■ **OBJETIVO DE LA TAREA**
Muestra todas las líneas del listado que contienen la palabra "есть". Distingue entre mayúsculas y minúsculas.

■ **EXTRACTOS DEL LISTADO**

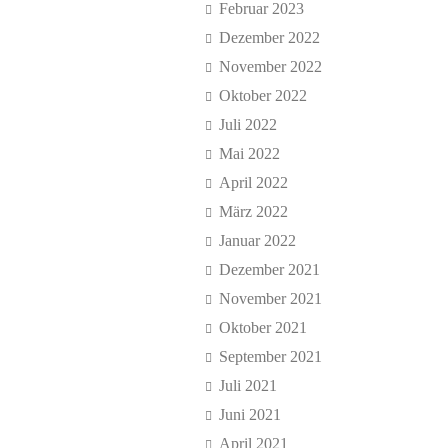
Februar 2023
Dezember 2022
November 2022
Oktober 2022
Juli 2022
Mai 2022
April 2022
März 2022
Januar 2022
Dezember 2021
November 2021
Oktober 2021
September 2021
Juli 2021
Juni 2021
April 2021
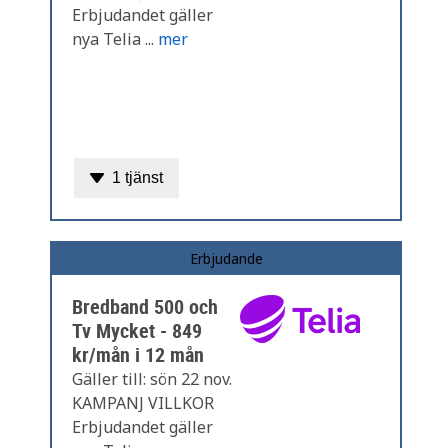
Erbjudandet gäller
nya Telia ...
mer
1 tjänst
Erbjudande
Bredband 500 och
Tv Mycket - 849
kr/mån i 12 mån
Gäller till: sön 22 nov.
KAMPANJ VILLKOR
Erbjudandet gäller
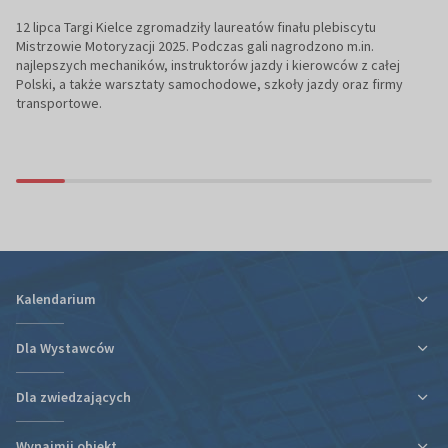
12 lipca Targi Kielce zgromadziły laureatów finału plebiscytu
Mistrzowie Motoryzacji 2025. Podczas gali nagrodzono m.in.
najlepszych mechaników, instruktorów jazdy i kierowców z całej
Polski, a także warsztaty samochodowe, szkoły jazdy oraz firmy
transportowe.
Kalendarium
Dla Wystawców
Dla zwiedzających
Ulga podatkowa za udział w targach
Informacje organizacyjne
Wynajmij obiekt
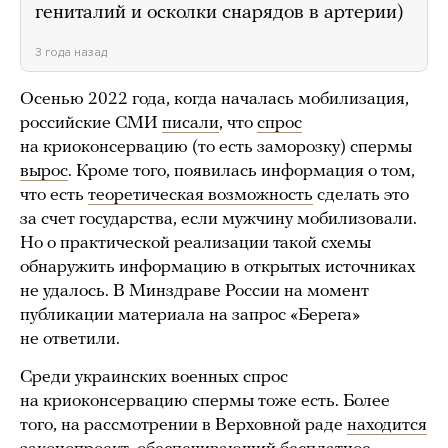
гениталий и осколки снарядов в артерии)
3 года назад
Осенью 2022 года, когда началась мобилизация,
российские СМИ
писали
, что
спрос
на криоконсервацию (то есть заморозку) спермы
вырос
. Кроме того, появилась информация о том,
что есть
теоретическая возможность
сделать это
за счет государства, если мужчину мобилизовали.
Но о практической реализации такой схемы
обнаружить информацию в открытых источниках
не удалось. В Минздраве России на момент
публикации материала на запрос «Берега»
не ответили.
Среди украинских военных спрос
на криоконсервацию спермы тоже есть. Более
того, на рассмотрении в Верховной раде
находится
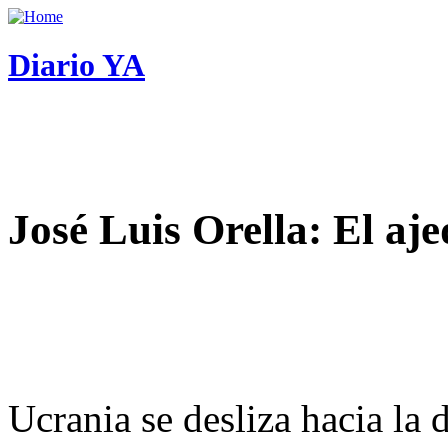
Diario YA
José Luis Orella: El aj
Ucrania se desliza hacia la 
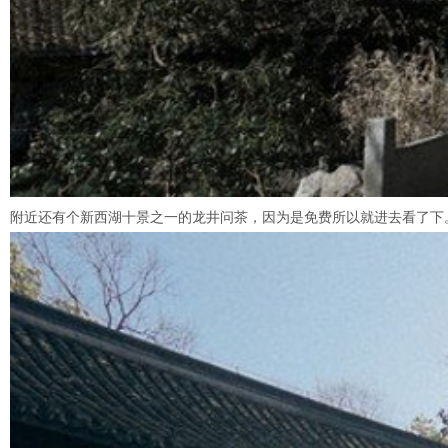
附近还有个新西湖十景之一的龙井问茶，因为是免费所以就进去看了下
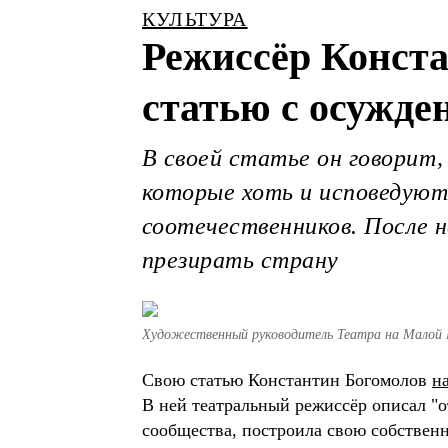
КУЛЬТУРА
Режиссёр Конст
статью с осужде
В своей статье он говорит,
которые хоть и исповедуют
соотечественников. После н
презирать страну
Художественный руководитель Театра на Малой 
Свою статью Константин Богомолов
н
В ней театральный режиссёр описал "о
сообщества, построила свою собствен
==
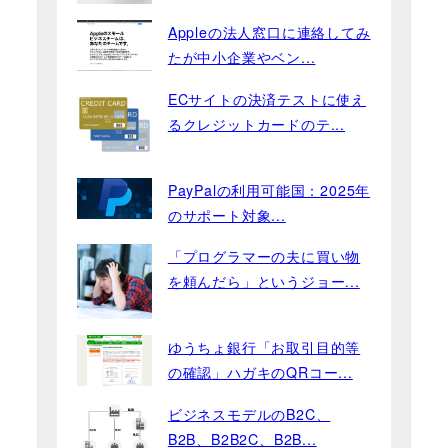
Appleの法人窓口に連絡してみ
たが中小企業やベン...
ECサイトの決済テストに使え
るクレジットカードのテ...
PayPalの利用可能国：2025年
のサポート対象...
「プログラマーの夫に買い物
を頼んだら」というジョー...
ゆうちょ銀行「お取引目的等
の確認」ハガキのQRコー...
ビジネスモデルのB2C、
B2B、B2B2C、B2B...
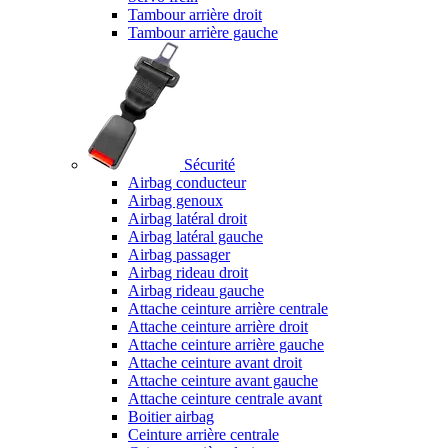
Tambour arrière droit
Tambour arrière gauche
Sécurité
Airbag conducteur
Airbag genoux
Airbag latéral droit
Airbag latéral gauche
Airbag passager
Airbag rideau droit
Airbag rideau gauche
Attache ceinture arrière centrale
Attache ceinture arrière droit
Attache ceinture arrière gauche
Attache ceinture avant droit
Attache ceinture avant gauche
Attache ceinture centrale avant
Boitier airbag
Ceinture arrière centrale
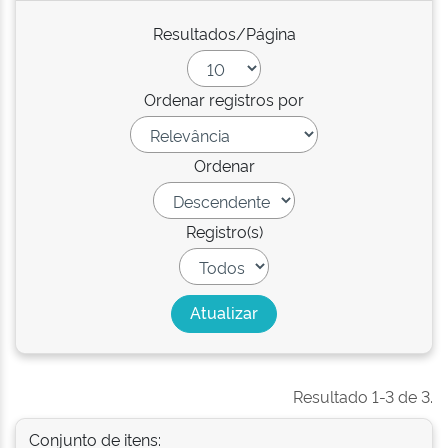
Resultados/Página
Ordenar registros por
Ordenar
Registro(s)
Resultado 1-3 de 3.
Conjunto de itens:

■ **RESPUESTA**
на криоконсервацию (то есть заморозку) спермы
что есть
на криоконсервацию спермы тоже есть. Более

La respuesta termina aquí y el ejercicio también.